担当作業者から、「電源を早く落とすという意識がなかった」という言葉が出た。

“トラブルが起きない = 問題がない” という考え方を持っていた。

そこで製造部長より、
今回のデータを利用したコストカットの意識づけの呼びかけを、全社員に行って頂くこととなった。

『参加された方の感想』…株式会社和漢薬研究所 桐生晧司様、星克延様、

普段は電源を入れるタイミングや切るタイミングをそこまで意識せずに働いていたが、実際にデータが可視化されると、コストカットの取組のきっかけになりやすいと感じた。今回のIoTキットでは、生産の状況をリアルタイムで監視することができた。
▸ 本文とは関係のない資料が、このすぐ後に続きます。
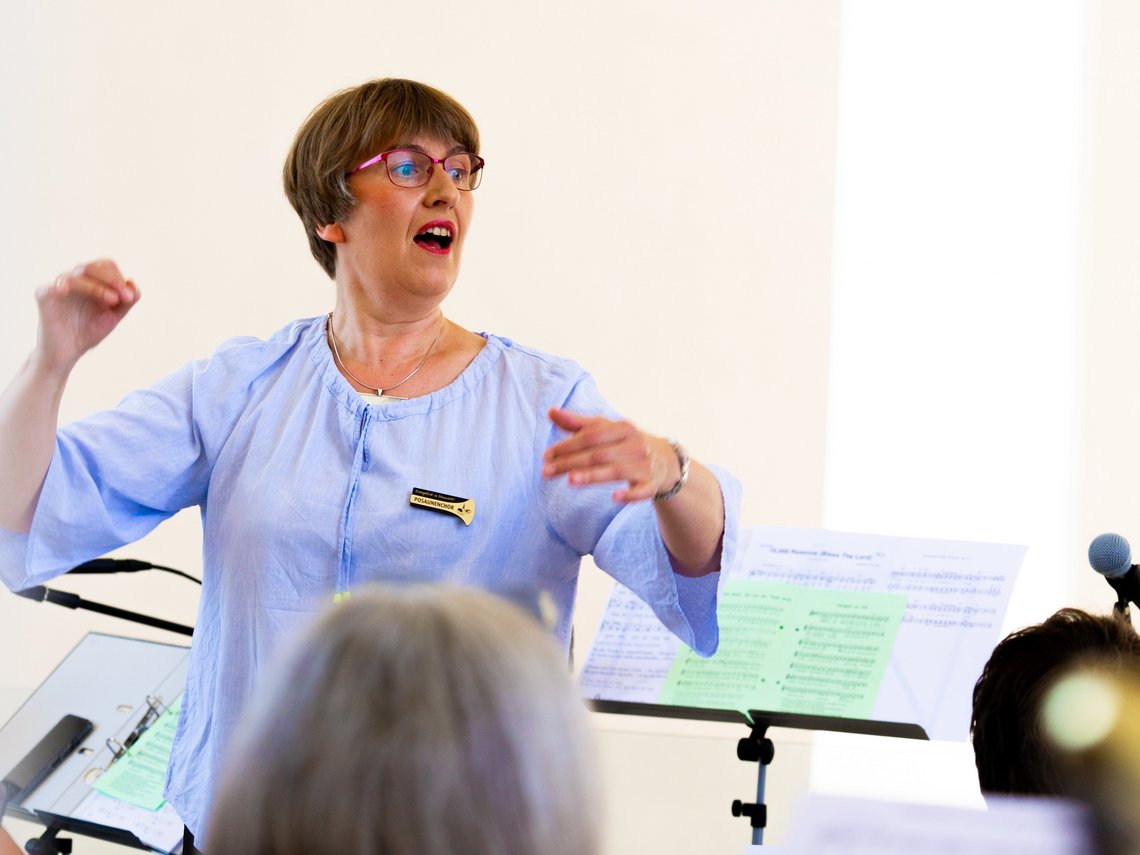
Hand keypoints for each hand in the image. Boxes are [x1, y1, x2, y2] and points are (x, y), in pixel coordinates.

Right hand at [34, 259, 138, 373]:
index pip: (106, 266)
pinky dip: (58, 286)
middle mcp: (75, 280)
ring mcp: (58, 287)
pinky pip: (48, 287)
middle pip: (92, 267)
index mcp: (92, 281)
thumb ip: (126, 302)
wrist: (69, 352)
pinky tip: (66, 291)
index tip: (129, 298)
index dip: (119, 278)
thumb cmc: (89, 331)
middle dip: (111, 280)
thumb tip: (134, 286)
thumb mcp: (113, 317)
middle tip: (124, 297)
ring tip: (112, 300)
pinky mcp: (44, 298)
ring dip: (96, 286)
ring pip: (75, 276)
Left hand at [542, 407, 676, 503]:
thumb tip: (550, 411)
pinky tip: (614, 497)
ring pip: (615, 471)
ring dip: (592, 476)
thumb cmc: (625, 442)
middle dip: (570, 463)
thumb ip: (577, 423)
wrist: (664, 460)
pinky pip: (641, 490)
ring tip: (569, 480)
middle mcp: (634, 445)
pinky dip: (629, 494)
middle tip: (546, 472)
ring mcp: (643, 465)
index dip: (567, 445)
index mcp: (622, 428)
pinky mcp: (650, 484)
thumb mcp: (606, 429)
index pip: (591, 436)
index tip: (546, 456)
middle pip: (598, 454)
モニタリングされている側はミスのない作業、効率の良い作業をしようという意識が生まれ、モニタリングしている側は作業の進捗確認ができ安心感があるのではないかと思う。

また、データを共有することでコミュニケーションのきっかけともなり、社内の風通しをよくするツールとしても有効なのではないかと感じた。
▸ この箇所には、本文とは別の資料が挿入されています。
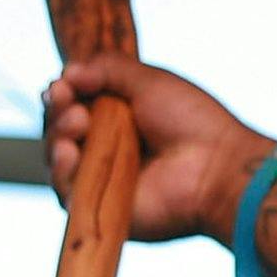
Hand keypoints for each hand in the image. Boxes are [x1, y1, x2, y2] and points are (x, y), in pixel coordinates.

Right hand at [42, 52, 273, 245]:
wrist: (218, 167)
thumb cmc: (193, 123)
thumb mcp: (149, 82)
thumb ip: (108, 68)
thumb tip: (67, 72)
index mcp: (121, 120)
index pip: (73, 106)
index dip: (63, 94)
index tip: (64, 84)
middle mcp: (109, 150)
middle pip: (61, 130)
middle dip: (58, 111)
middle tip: (70, 102)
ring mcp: (103, 180)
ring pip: (58, 157)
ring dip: (58, 134)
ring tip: (78, 122)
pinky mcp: (101, 208)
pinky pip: (66, 190)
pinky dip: (61, 169)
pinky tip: (69, 151)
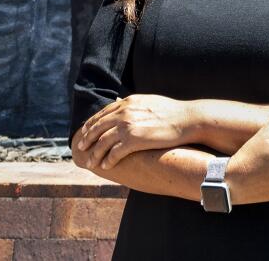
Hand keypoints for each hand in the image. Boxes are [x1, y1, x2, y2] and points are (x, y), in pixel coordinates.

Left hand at [74, 94, 196, 169]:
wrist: (187, 119)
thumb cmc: (172, 112)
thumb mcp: (149, 101)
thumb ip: (133, 104)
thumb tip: (123, 103)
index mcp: (127, 103)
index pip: (102, 113)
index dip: (91, 124)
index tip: (85, 132)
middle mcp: (125, 112)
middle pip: (98, 127)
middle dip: (87, 139)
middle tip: (81, 148)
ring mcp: (129, 126)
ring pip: (103, 142)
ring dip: (95, 154)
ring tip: (91, 162)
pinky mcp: (135, 140)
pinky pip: (115, 152)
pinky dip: (108, 160)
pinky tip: (106, 166)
反省として、データのまとめや共有が遅くなってしまい、ロット間のばらつきなどの分析ができなかった。また講座の期間中に真因の改善までたどり着くことができなかったと思う。まずは発信することが大切であると学んだ。

成果発表時の様子
(発表は桐生様)

『経営者様のコメント』

 電力消費量を見える化することで2つのことが判った。一つ目は、作業担当者が作業の都合で、昼休みや休憩時間をずらしてまでも作業に取り組んでいること。二つ目は、機械のアイドリングだけでも相応な電力消費がされていることだった。作業担当者は時間内に正確に作業を終了させたい気持ちで頑張っているのが良く判る反面、コスト意識への配慮が不足している状況。今回のトレンドグラフを作業担当者に見てもらうことで、コスト意識にも配慮した作業の仕方を工夫して頂きたい。また今回の事案を水平展開して、他の設備でも無駄アイドリングが発生していないか、調査する必要性を痛感した。
 今回の研修を実際に受講した弊社社員は、貴重な経験をさせて頂いたと考える。本件を糧に更なる飛躍を遂げて欲しい。貴重な体験をさせて頂き感謝申し上げたい。